Team Dynamics/Halfords Yuasa Racing

As unpredictable as the Dunlop MSA British Touring Car Championship is, there’s one thing you can seem to guarantee each season at the moment … a Team Dynamics Honda will be in championship contention come the season finale. When Gordon Shedden overcame an eleven point deficit to win the title at Brands Hatch in October, he secured the team’s fourth drivers title in the last six seasons – a remarkable record in a championship as competitive as the BTCC. In the hands of Shedden and Matt Neal, the team visited the podium on nine of the ten race weekends this season and accumulated seven race victories, an impressive level of front-running consistency that is sure to continue into 2017 and beyond. – Simon Paice

Credit: BTCC Media

Silverline Subaru BMR Racing

Team BMR once again proved just how much an operation can achieve in the British Touring Car Championship when it is run in the correct manner. Warren Scott has steadily built his team from mid-field contenders, to championship fighters and now to the much envied status of a manufacturer backed team. The travails of the first three rounds of the 2016 season, where the recalcitrant Subaru engine was both down on power and blighted by mechanical maladies, were a distant memory come Finals Day. The fact that both Colin Turkington and Jason Plato were able to go to the Brands Hatch GP circuit with a shot at the crown spoke volumes about the progression of the BMR Subaru package as the season went on. Turkington made it all the way to the final race before his hopes were ultimately extinguished, having become the first man to claim two wins in a day during the final meeting of the season. Whatever balancing measures are applied for 2017, the Subarus will doubtless be in the fight from the very first round. Their rivals should be worried. Very worried. – Lee Bonham

Garage 59

Okay, they were the factory McLaren team in the Blancpain GT Series but with just two McLaren 650S GT3s fighting the hoards of Belgian Audi Club Team WRT Audi R8 LMSs and HTP Motorsport Mercedes AMGs they held their own in the Endurance Cup and walked away with top honours. With good pit work, strong tactical nouse and some Antipodean muscle in the shape of Shane van Gisbergen the team had a good year not just in the Endurance Cup, but the Sprint Cup as well where Rob Bell found himself not just with the Endurance Cup honours (won alongside van Gisbergen and Come Ledogar) but with a good chance of the overall Blancpain GT Series title within his grasp. That unfortunately didn’t come to pass, but it shows how strong the team was all year. It is also worth remembering that in addition to pros like SVG and Bell, there was a supporting cast of young racers who showed they are more than worthy of their place at the top level of GT3 racing. The support shown to Come Ledogar, Struan Moore, Alex Fontana and Andrew Watson by Garage 59 was repaid in spades with a number of eye-catching displays throughout the season. – Joe Hudson

Credit: Adrenal Media

Aston Martin Racing (GTE)

AMR finally ticked off the World Endurance Championship GTE-Pro title with victory at the season-ending 6 Hours of Bahrain. Despite going up against the turbocharged (and theoretically quicker) Ferrari 488s and Ford GTs, the naturally aspirated Aston Martin Vantage held its own to claim both the drivers’ and manufacturers’ crowns. A late tyre switch to Dunlop at the start of the season forced the Astons to play catch up during the opening rounds with pace swinging the way of its rivals, but as 2016 progressed so too did the development of the tyres and soon enough the British national anthem started receiving more and more airtime on the podium.

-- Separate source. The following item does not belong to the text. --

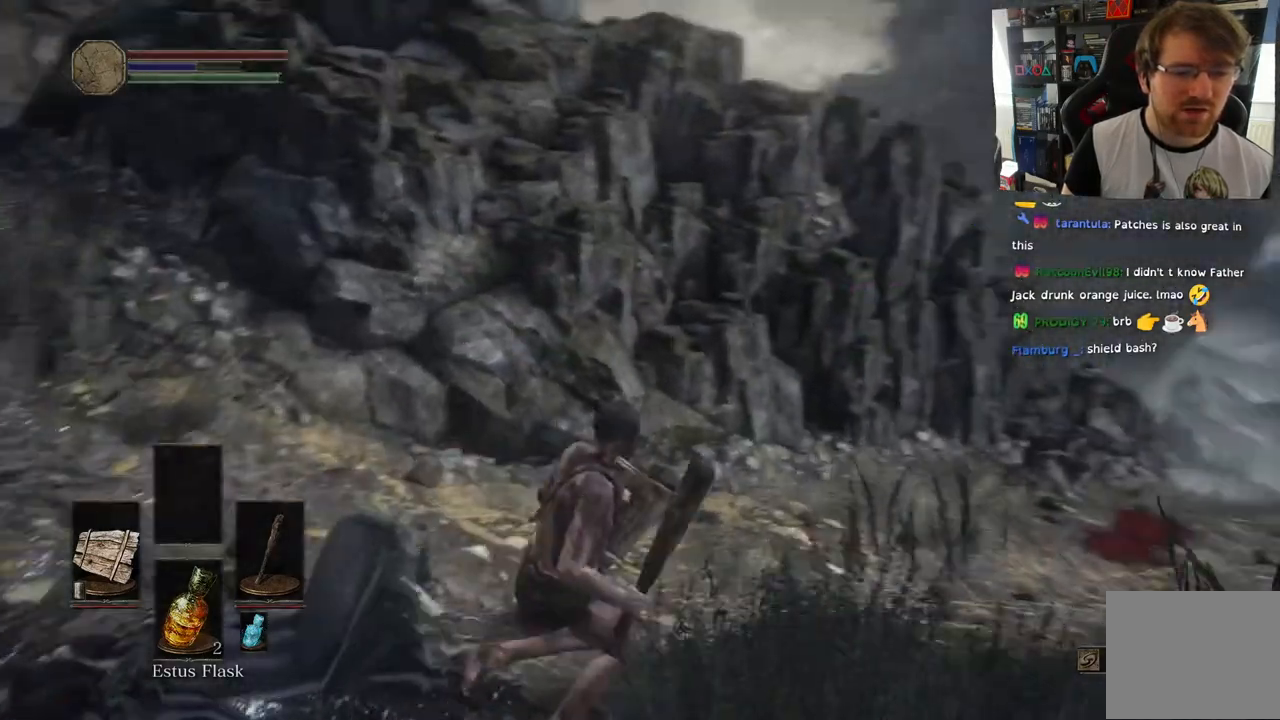
{"dt_ms": 500, "buttons": [], "left_stick": "right", "right_stick": "down-right", "events": [[500, "right_stick", "down-right"]]}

Drivers’ champions Nicki Thiim and Marco Sorensen were near-perfect in 2016: the only major hiccup being a nasty roll for Thiim at the 6 Hours of Spa in May which led to the #95 car’s retirement. Elsewhere in the season, Aston Martin shone despite going up against the ever-changing balance of performance measures imposed by the WEC to even out the GTE competition. Thiim and Sorensen stood on the podium six times, including two wins at Austin and Bahrain, to beat the rival Ferrari pairing of Sam Bird and Davide Rigon by 22 points.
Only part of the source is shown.